BEGIN
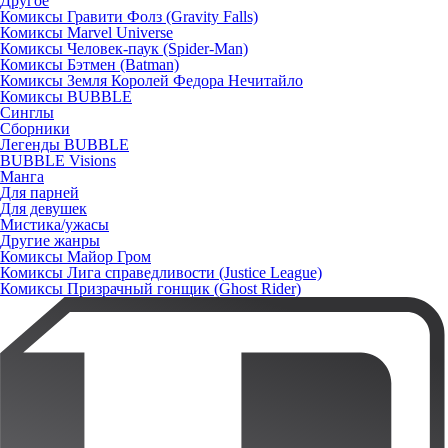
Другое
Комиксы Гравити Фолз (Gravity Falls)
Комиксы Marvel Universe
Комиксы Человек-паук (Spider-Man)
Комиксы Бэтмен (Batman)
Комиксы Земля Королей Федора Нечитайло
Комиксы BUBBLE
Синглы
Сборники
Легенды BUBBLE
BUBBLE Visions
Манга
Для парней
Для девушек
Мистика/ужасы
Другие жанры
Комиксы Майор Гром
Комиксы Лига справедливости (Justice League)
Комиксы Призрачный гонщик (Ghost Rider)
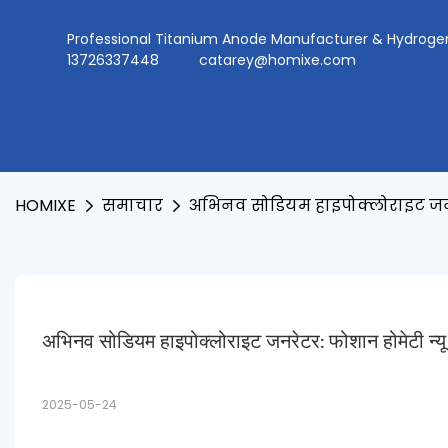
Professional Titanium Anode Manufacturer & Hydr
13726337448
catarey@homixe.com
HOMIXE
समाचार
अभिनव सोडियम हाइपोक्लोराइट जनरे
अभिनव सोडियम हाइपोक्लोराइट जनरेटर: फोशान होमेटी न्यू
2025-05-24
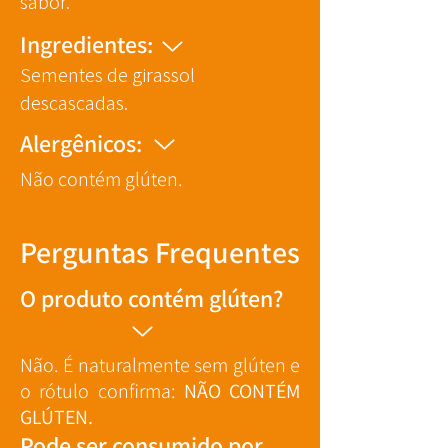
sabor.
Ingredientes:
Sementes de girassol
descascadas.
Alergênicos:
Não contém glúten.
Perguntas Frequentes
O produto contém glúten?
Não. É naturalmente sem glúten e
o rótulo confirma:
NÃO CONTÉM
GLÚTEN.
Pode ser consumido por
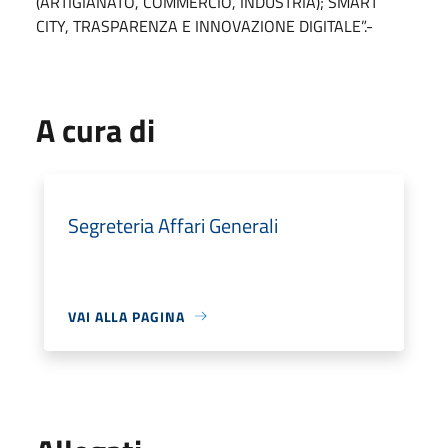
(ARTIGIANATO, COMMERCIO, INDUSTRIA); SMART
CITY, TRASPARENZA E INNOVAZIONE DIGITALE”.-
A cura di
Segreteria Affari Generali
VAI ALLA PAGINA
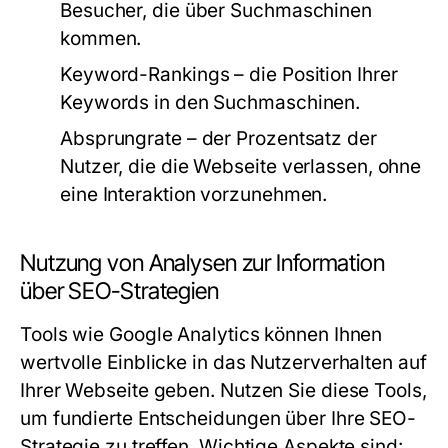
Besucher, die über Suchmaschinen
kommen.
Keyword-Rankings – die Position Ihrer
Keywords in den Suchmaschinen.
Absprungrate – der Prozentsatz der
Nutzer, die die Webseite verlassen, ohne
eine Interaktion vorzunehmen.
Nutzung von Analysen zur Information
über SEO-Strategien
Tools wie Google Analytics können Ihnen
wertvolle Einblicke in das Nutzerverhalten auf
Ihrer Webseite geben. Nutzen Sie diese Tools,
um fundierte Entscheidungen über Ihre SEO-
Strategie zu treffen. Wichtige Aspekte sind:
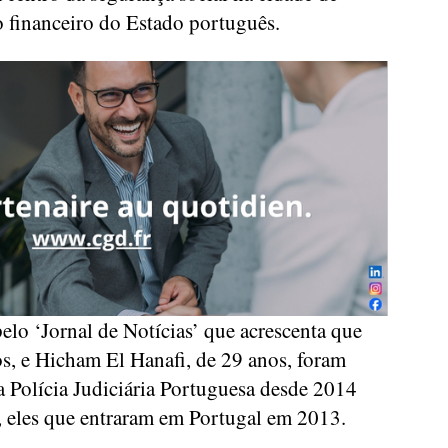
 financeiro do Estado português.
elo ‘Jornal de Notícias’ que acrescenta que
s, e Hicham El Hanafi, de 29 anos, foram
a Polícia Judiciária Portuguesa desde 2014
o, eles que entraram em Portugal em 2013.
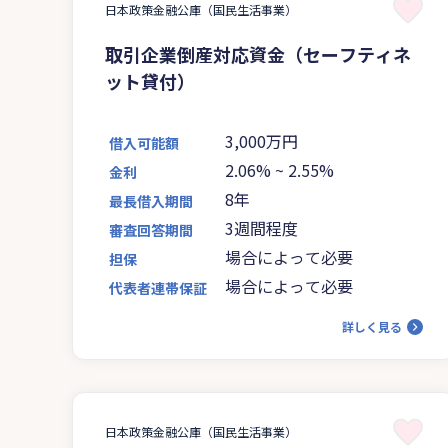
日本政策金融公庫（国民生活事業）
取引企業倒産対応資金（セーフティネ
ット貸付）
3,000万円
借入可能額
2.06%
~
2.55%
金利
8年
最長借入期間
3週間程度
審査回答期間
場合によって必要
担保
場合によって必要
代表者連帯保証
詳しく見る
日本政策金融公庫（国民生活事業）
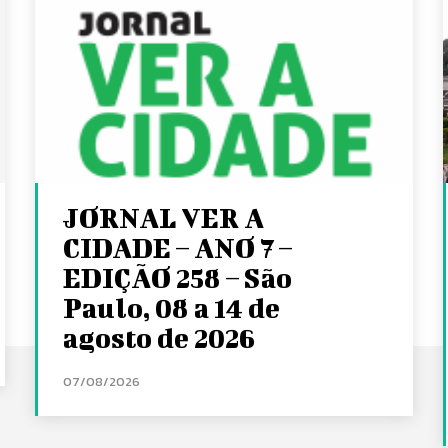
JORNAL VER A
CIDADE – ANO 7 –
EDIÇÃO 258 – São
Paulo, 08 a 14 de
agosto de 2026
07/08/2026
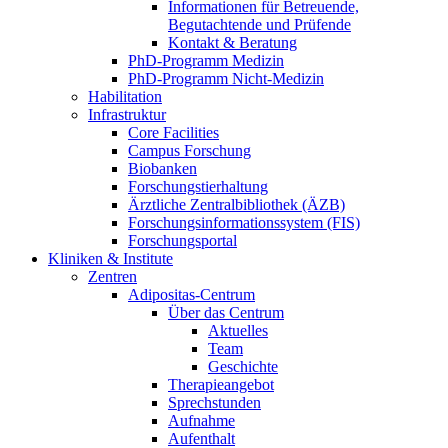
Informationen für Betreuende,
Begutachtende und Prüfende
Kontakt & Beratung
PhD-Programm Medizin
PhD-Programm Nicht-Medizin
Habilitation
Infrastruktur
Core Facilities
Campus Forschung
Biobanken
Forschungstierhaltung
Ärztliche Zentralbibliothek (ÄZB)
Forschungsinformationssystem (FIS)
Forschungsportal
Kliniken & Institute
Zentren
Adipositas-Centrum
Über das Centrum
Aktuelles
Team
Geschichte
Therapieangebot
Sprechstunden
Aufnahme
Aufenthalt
END
BEGIN
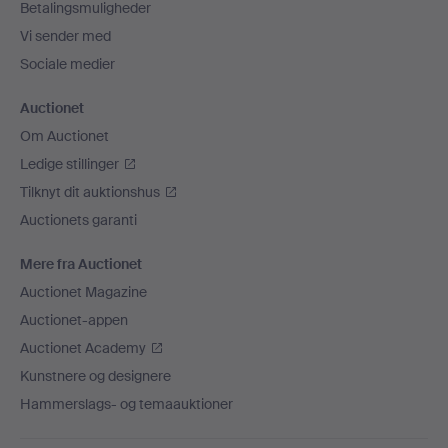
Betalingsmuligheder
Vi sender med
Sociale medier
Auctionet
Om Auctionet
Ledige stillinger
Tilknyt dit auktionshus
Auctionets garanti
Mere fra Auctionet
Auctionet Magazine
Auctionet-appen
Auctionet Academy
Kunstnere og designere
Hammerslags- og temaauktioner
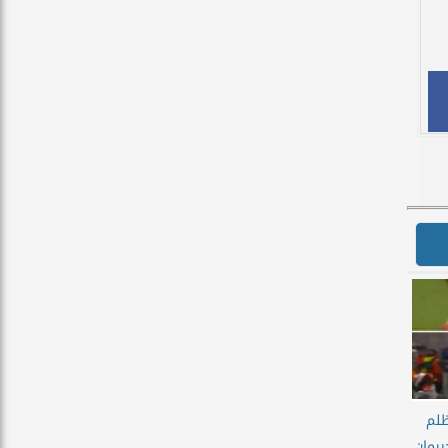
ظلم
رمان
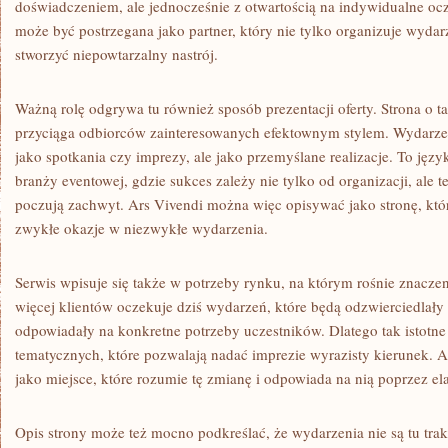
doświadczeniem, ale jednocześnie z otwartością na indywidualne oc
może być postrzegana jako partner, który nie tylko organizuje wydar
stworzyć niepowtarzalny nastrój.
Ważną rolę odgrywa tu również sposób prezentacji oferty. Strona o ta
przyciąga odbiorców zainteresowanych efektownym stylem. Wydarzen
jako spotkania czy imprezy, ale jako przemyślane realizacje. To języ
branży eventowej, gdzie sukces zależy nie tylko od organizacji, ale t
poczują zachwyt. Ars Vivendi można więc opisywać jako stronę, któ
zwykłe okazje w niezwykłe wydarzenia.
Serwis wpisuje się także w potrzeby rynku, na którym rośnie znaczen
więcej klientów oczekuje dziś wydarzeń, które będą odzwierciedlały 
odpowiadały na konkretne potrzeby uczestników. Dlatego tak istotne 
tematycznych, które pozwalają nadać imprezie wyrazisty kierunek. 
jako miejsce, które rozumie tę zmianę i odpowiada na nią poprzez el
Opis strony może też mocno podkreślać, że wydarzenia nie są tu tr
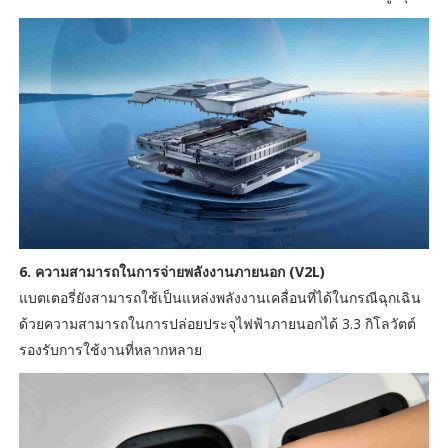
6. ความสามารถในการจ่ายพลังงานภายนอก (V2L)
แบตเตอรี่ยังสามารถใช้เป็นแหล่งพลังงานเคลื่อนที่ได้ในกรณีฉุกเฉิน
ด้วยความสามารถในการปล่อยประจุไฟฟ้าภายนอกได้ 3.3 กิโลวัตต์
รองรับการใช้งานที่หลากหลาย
END
BEGIN
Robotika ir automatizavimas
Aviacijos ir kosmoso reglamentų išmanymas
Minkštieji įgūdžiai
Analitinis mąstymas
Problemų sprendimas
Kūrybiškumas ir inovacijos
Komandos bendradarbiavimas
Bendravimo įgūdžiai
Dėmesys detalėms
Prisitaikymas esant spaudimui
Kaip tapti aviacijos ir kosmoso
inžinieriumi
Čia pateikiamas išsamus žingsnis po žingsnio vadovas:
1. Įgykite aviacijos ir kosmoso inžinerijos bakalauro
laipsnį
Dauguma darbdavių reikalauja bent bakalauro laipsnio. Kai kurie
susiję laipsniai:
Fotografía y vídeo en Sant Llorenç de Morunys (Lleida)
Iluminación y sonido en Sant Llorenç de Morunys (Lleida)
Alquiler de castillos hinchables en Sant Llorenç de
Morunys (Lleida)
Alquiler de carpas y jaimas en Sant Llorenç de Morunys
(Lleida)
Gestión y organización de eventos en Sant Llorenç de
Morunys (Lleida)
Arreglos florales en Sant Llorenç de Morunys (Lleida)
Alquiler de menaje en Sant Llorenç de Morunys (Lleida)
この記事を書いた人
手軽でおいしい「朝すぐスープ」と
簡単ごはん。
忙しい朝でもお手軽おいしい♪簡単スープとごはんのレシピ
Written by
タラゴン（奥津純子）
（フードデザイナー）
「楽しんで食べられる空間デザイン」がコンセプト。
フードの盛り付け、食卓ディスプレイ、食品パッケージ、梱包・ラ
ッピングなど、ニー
END
▶ _Directions_
For the word "Ihrer", return every line of the records that holds it.

▶ _Answer space_
Keyword-Rankings – die Position Ihrer
Ihrer Webseite geben. Nutzen Sie diese Tools,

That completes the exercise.